Providing safe, quality care for residents means long-term care homes need a stable, predictable funding model.

The Ontario government has made historic investments in long-term care, but inflationary pressures are having a significant effect on the day-to-day operations and cash flow of long-term care homes.

The costs for homes are rising for utilities, repairs, food, insurance, and multiple other areas.

Simultaneously, the funding from government for non-care expenses has not kept pace with growing costs, leading to a gap that long-term care homes across the province are trying to manage in a time of extraordinary inflation.

These inflationary costs and gap in funding are creating financial instability for long-term care homes, making it difficult for them to provide the safe, quality care that their residents need and deserve, and also to take on the risk of redeveloping their older homes.

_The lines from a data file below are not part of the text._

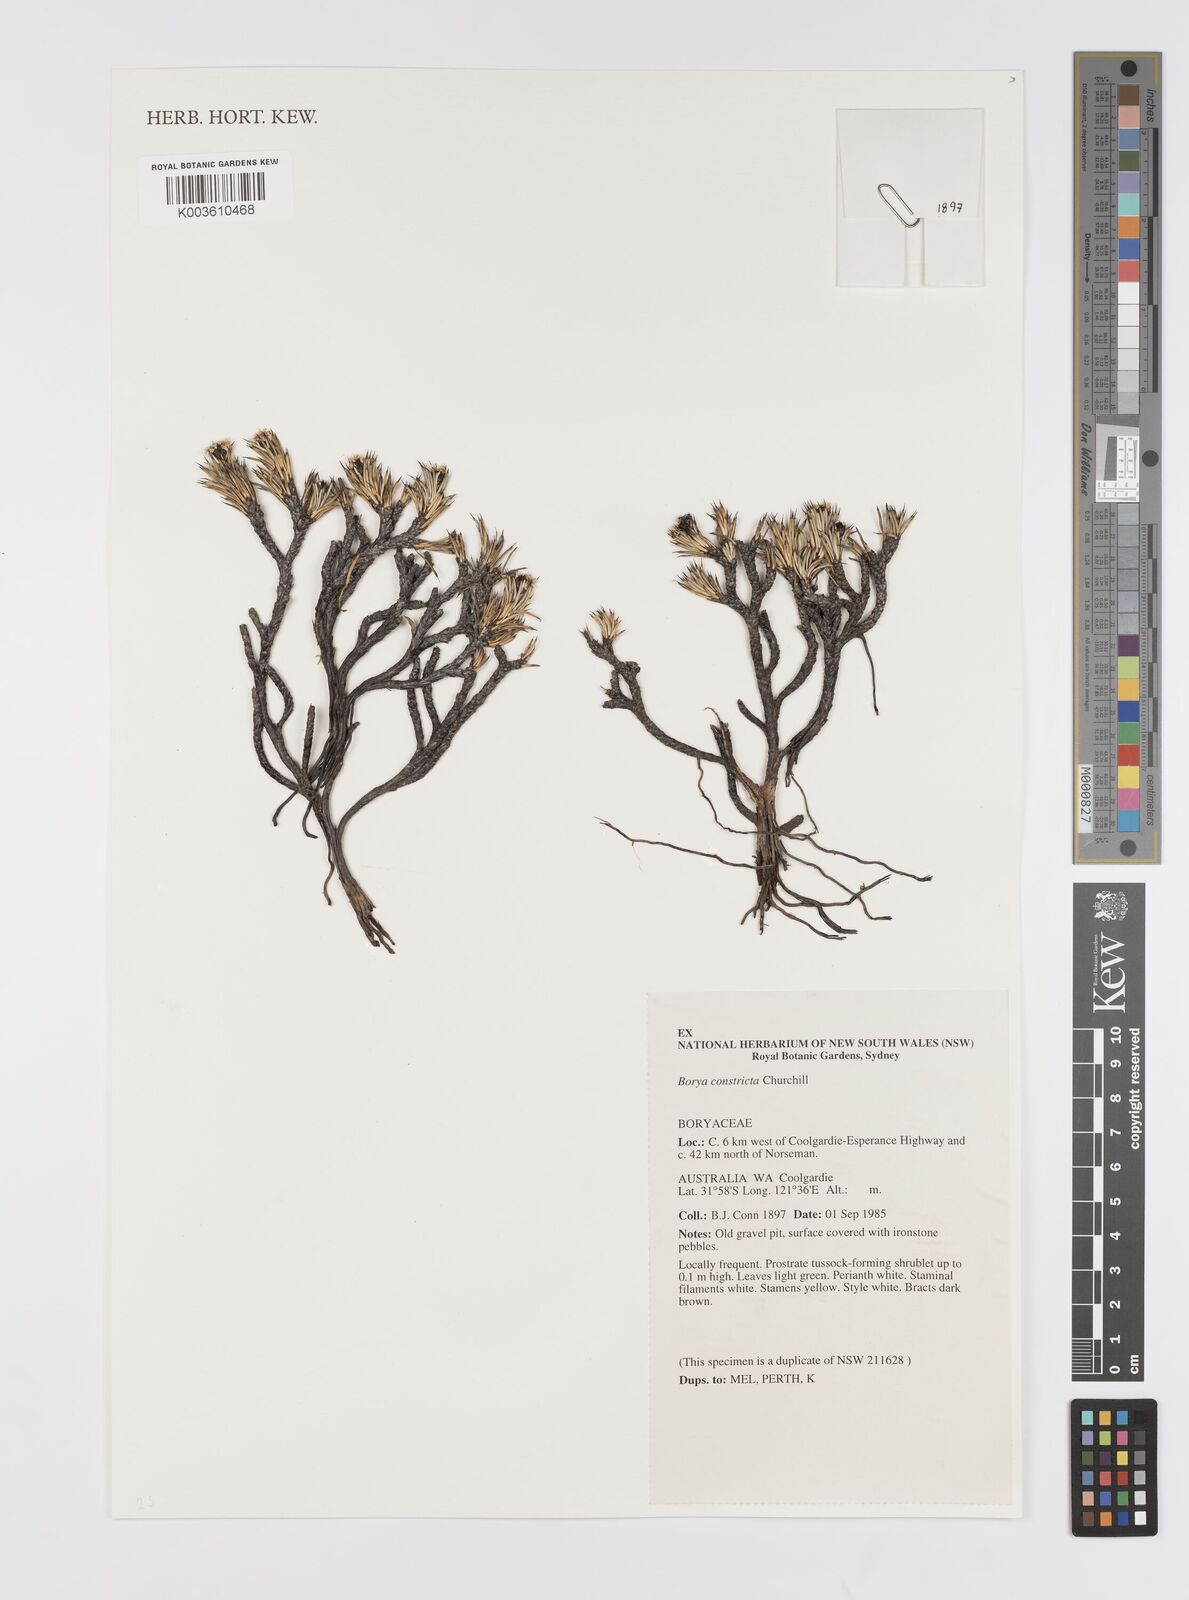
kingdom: Plantae
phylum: Tracheophyta
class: Liliopsida
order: Asparagales
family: Boryaceae
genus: Borya
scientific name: Borya constricta
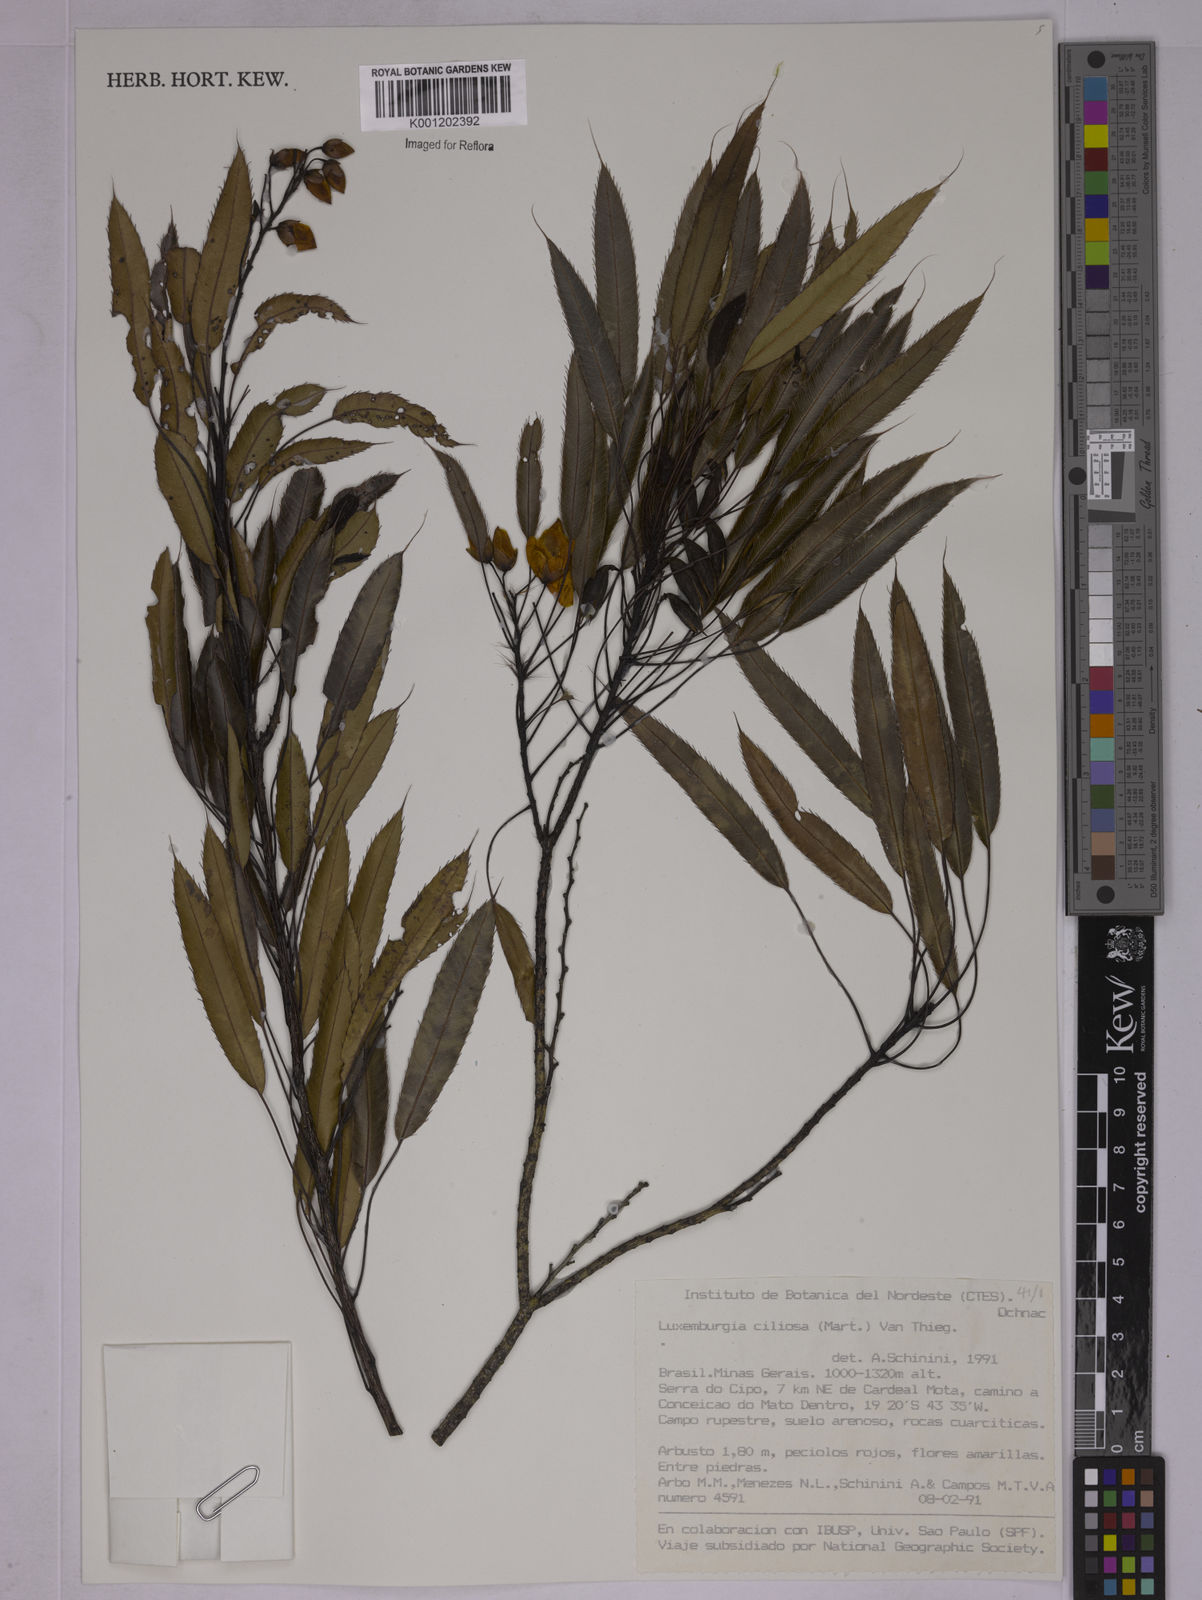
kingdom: Plantae
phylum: Tracheophyta
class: Magnoliopsida
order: Malpighiales
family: Ochnaceae
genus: Luxemburgia
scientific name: Luxemburgia ciliosa
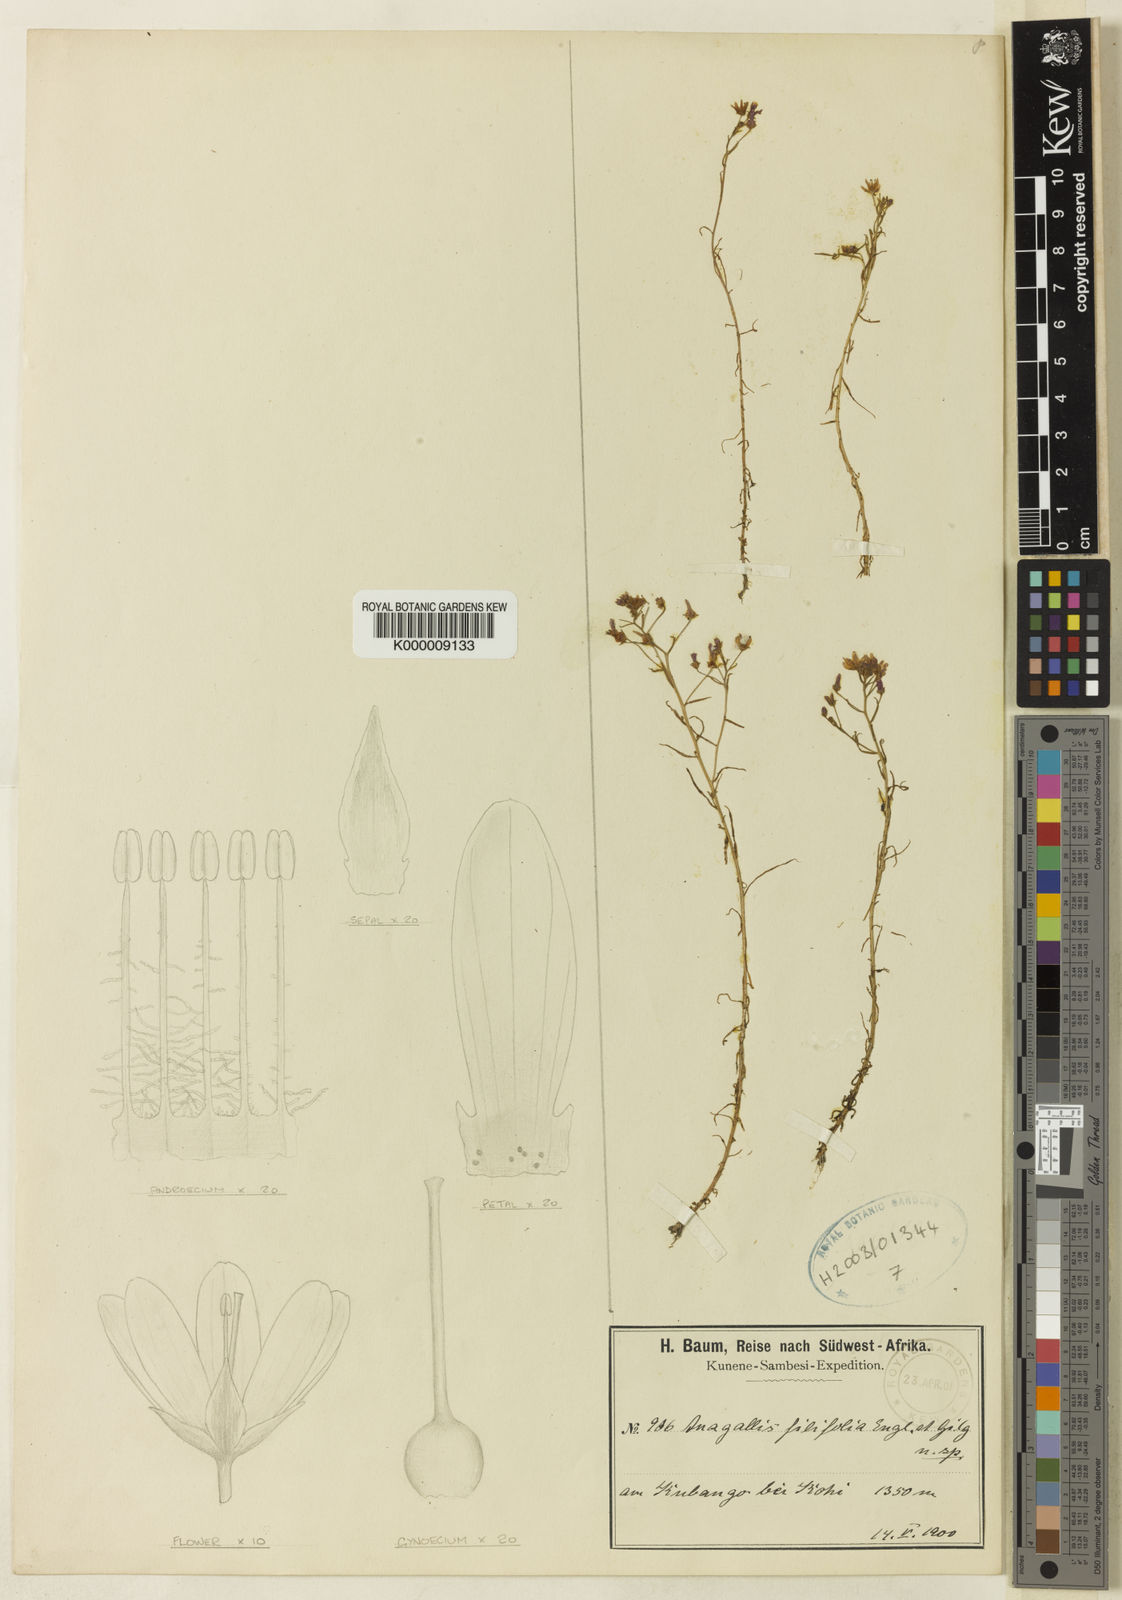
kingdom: Plantae
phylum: Tracheophyta
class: Magnoliopsida
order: Ericales
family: Primulaceae
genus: Lysimachia
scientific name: Lysimachia cubangensis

The government also proposed phasing out funding for ward-style rooms that accommodate three or more residents.

If enacted, this policy change will destabilize long-term care homes because it will result in an estimated loss of over $300M sector-wide in level-of-care funding, annually, with over $100M impacting funding related to maintain homes (including dietary services, housekeeping, laundry and capital maintenance). This is in addition to the 9% gap in funding for the general operations of homes.

These funding deficiencies also result in challenges with long-term care homes securing financing for redevelopment because their reduced net operating income is insufficient to meet lender requirements for debt service.

In addition, the funding decreases to long-term care homes will result in layoffs of their front-line staff and reductions in allied health professionals’ support for their residents.